» What you should do
All the data below goes into the copy word for word, but the pictures don't.

(Excerpts from a dataset)
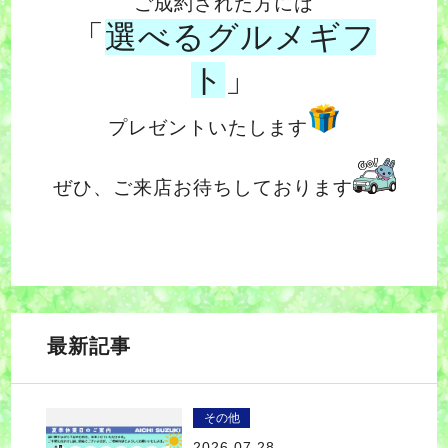
ご成約された方には
「
選べるグルメギフ
ト
」
プレゼントいたします
ぜひ、ご来店お待ちしております
最新記事
その他
2026.07.28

» Expected output
ご成約された方には
「
選べるグルメギフ
ト
」
プレゼントいたします
ぜひ、ご来店お待ちしております
最新記事
その他
2026.07.28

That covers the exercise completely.